■ Set of tasks:
1. Transcribe the passage of the NaNoWriMo comment thread starting at "we do a lot" and ending at "already in progress.".
2. In the NaNoWriMo comment thread, what name does Helena Kjellvander go by on NaNoWriMo?

■ Given text:
Best of luck to everyone participating! I think we’re going to see some fresh ideas coming out of this challenge.

P. H. Solomon
6 years ago

Good luck to everyone! I wish I had a few projects out of the way to participate. I suppose this will be like babies being born 9 months after a snowstorm!

Carol Nicolas
6 years ago

Thanks for your article. My daughter introduced me to NaNo a few years ago, and last November I took up the challenge. In one month I wrote a novel. It was a heady, exhilarating experience. Of course nothing else got done that month. I’ve signed up again, but I have a lot of things going on, so I may not be able to get the whole thing done. But it will be fun anyway!

Reply to  Carol Nicolas
6 years ago

I’m glad you rose to the challenge again. It can be daunting, but when you have a good time, it’s pretty awesome.

Helena Kjellvander
6 years ago

It really is 😀 Nice forum you’ve got here, by the way, not sure if I dare joining since I’d probably sit there all days spamming instead of writing. If you like you can find me over at NaNoWriMo as Norna.

Reply to  Helena Kjellvander
6 years ago

we do a lot of procrastinating…but that’s part of the fun!

Anne Marie Gazzolo
6 years ago

I’m not entering it officially but I am using November to really focus on my fantasy and make a lot of progress! Thanks for this article. 🙂

Skip Knox
6 years ago

I, too, want to encourage people not to think solely in terms of writing a new novel for NaNoWriMo. People have used the month for editing, or for a rewrite, or for whatever.

Abandoning a WIP can be painful, but it can also be salutary. I did it last year, for Summer Camp (same event, in June or July). The work that came out of that is still sitting on a back burner, but it was very satisfying to take an idea and see it far enough along to know I will finish it. Meanwhile, I’ve returned to our original program, already in progress.

Reply to  Skip Knox
6 years ago

right on. this, “to take an idea and see it far enough along to know I will finish it” is a very big deal. Thank you for sharing.

■ Supplied material:
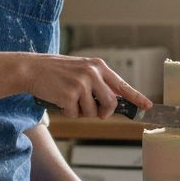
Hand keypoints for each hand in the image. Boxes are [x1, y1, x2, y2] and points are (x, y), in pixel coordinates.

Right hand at [21, 54, 151, 118]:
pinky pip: (76, 114)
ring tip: (68, 99)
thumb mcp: (81, 70)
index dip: (137, 97)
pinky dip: (68, 112)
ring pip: (92, 112)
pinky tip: (59, 100)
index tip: (148, 106)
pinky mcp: (70, 94)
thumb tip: (114, 102)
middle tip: (93, 111)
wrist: (31, 69)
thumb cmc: (56, 72)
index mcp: (98, 66)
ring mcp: (81, 83)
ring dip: (81, 112)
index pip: (122, 84)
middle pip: (111, 103)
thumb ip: (97, 83)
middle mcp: (92, 73)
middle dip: (103, 112)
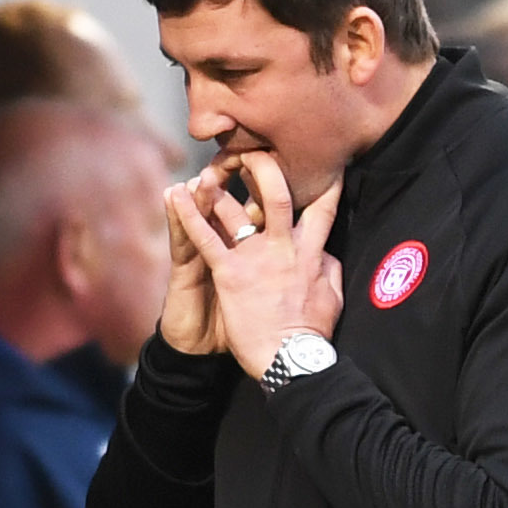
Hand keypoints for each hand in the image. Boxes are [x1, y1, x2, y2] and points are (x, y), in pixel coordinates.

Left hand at [170, 152, 343, 381]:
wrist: (288, 361)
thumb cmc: (311, 333)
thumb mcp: (332, 296)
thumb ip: (329, 267)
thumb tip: (327, 251)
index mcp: (310, 251)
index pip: (323, 207)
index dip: (327, 180)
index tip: (326, 160)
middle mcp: (282, 246)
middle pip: (275, 193)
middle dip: (264, 165)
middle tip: (252, 147)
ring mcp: (254, 257)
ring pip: (234, 210)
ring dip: (218, 187)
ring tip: (208, 169)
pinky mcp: (229, 273)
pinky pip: (205, 238)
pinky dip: (188, 215)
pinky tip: (175, 194)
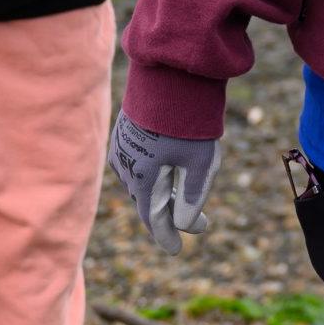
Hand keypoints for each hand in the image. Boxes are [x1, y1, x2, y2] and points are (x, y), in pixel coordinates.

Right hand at [107, 111, 217, 254]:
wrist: (169, 74)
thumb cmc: (187, 120)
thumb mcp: (201, 162)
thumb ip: (193, 196)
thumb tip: (187, 224)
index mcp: (142, 179)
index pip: (153, 218)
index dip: (166, 236)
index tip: (176, 250)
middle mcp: (126, 167)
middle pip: (149, 201)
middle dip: (174, 215)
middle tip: (202, 225)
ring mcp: (122, 148)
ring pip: (142, 183)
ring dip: (162, 194)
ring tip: (186, 200)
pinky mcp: (124, 132)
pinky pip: (136, 163)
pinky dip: (154, 174)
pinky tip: (166, 172)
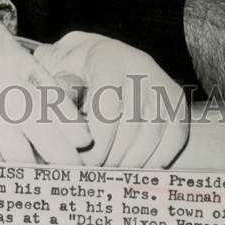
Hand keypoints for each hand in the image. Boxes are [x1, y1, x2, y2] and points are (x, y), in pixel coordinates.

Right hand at [0, 0, 90, 163]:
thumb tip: (17, 73)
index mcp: (6, 46)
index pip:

■ Responses to the exercise:
1.
we do a lot of procrastinating…but that’s part of the fun!

Anne Marie Gazzolo
6 years ago

I’m not entering it officially but I am using November to really focus on my fantasy and make a lot of progress! Thanks for this article. 🙂

Skip Knox
6 years ago

I, too, want to encourage people not to think solely in terms of writing a new novel for NaNoWriMo. People have used the month for editing, or for a rewrite, or for whatever.

Abandoning a WIP can be painful, but it can also be salutary. I did it last year, for Summer Camp (same event, in June or July). The work that came out of that is still sitting on a back burner, but it was very satisfying to take an idea and see it far enough along to know I will finish it. Meanwhile, I’ve returned to our original program, already in progress.

2. Norna